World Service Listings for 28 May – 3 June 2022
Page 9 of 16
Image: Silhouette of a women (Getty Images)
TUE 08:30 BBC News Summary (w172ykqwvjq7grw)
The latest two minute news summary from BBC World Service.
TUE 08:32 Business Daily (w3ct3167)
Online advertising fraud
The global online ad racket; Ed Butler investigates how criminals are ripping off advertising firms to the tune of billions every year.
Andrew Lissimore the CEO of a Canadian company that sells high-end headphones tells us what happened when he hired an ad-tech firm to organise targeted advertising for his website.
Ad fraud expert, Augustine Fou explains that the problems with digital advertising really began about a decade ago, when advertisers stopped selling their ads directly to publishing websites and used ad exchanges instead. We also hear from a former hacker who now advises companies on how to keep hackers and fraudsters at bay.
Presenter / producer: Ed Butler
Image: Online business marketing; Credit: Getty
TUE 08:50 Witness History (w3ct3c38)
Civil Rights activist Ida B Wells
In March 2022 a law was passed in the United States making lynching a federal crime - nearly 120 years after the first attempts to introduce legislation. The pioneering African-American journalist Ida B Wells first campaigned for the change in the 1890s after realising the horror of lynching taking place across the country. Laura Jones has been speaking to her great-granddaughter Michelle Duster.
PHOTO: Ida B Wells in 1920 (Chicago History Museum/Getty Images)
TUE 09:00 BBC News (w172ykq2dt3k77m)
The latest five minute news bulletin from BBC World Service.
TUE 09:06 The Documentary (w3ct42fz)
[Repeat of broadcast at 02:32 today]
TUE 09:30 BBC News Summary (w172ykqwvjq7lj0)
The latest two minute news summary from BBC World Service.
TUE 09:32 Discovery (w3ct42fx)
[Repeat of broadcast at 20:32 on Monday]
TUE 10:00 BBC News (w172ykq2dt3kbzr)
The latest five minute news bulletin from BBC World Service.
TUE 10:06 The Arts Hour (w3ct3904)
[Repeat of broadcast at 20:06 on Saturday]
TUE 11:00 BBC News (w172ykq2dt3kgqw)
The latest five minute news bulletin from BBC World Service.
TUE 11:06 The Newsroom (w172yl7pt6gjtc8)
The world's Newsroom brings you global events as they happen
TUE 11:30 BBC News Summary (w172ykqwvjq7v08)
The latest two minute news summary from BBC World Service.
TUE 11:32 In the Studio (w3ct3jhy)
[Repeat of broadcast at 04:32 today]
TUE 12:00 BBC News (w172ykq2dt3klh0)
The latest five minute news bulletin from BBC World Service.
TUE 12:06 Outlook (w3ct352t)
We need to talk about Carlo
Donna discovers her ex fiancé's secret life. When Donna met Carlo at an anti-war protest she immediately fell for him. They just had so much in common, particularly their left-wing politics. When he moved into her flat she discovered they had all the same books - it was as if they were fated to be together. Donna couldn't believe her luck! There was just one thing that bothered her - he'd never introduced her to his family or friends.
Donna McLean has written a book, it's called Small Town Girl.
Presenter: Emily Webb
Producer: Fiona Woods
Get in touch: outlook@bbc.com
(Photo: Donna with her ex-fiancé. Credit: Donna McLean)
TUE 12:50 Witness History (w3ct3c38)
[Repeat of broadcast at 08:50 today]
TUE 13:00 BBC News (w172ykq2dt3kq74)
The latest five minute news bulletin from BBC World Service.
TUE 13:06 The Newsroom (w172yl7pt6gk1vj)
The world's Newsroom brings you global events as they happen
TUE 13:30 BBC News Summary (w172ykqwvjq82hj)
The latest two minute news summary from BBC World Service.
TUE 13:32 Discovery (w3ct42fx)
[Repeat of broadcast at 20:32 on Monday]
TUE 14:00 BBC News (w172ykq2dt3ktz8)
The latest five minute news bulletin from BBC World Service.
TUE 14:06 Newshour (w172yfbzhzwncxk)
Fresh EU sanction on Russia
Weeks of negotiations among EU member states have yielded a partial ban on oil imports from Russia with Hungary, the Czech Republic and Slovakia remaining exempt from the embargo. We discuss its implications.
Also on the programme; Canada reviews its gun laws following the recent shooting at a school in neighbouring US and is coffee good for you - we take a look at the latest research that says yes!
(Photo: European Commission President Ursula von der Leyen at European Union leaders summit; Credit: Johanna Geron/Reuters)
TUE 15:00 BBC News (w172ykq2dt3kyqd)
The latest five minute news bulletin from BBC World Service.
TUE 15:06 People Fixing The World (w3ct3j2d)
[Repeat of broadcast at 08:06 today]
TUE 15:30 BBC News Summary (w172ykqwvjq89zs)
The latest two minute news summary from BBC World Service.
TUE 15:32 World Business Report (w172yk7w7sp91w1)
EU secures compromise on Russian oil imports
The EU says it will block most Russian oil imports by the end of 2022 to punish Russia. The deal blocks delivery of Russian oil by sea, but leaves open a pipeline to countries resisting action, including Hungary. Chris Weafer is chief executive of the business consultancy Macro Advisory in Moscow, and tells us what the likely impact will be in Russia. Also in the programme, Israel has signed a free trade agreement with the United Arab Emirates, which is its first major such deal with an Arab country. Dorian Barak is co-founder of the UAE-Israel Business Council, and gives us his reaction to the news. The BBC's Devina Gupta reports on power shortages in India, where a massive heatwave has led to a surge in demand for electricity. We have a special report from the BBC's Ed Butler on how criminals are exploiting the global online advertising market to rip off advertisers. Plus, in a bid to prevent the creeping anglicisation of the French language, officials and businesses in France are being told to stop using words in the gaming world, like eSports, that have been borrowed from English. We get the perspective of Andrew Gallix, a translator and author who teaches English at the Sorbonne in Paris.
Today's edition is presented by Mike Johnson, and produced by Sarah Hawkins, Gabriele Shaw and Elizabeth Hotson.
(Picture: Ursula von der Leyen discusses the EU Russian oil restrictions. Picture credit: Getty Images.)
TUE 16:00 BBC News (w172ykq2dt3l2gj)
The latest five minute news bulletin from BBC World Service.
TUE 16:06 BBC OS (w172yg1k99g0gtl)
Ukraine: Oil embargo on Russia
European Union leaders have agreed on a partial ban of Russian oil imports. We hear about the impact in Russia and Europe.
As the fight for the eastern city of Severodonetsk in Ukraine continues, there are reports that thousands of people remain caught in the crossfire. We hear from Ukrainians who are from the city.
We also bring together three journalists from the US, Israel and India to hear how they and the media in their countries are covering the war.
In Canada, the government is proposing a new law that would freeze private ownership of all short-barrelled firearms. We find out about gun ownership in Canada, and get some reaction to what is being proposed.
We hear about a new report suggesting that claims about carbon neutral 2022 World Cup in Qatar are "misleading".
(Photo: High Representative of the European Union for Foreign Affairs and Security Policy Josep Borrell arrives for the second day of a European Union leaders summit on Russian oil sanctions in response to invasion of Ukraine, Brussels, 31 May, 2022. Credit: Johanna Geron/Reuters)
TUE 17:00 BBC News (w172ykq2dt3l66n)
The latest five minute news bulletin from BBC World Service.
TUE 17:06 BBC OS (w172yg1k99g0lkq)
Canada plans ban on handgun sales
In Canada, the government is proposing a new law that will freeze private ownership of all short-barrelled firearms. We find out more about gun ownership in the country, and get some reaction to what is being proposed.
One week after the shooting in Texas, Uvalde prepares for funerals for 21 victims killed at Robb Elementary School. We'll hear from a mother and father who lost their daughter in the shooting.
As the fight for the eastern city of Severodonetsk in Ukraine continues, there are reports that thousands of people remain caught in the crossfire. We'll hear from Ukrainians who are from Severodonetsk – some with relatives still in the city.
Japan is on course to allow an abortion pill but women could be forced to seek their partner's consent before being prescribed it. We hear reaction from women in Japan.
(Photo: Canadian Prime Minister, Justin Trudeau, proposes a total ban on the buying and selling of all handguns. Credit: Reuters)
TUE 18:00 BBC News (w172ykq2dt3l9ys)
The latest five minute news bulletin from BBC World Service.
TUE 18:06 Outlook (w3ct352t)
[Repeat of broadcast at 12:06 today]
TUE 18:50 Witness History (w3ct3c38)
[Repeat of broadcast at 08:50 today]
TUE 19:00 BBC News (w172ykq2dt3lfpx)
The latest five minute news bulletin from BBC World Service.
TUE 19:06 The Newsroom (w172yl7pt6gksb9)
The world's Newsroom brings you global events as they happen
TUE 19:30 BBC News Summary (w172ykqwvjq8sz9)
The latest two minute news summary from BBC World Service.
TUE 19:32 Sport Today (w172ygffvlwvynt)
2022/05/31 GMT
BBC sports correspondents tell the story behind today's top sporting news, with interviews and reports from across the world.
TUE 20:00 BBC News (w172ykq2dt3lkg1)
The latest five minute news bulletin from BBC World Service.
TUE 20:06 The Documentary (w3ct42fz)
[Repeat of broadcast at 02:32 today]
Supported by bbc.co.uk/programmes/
━━━━━━━━━━━━━━━━━━━━━━━━━━━━━━
▶ _Directions_: The records above should be printed exactly, please, from the first line through the line containing "Civil Rights activist Ida B Wells", with both ends kept and nothing past it.

▶ _The completed task_:
World Service Listings for 28 May – 3 June 2022
Page 9 of 16
Image: Silhouette of a women (Getty Images)
TUE 08:30 BBC News Summary (w172ykqwvjq7grw)
The latest two minute news summary from BBC World Service.
TUE 08:32 Business Daily (w3ct3167)
Online advertising fraud
The global online ad racket; Ed Butler investigates how criminals are ripping off advertising firms to the tune of billions every year.
Andrew Lissimore the CEO of a Canadian company that sells high-end headphones tells us what happened when he hired an ad-tech firm to organise targeted advertising for his website.
Ad fraud expert, Augustine Fou explains that the problems with digital advertising really began about a decade ago, when advertisers stopped selling their ads directly to publishing websites and used ad exchanges instead. We also hear from a former hacker who now advises companies on how to keep hackers and fraudsters at bay.
Presenter / producer: Ed Butler
Image: Online business marketing; Credit: Getty
TUE 08:50 Witness History (w3ct3c38)
Civil Rights activist Ida B Wells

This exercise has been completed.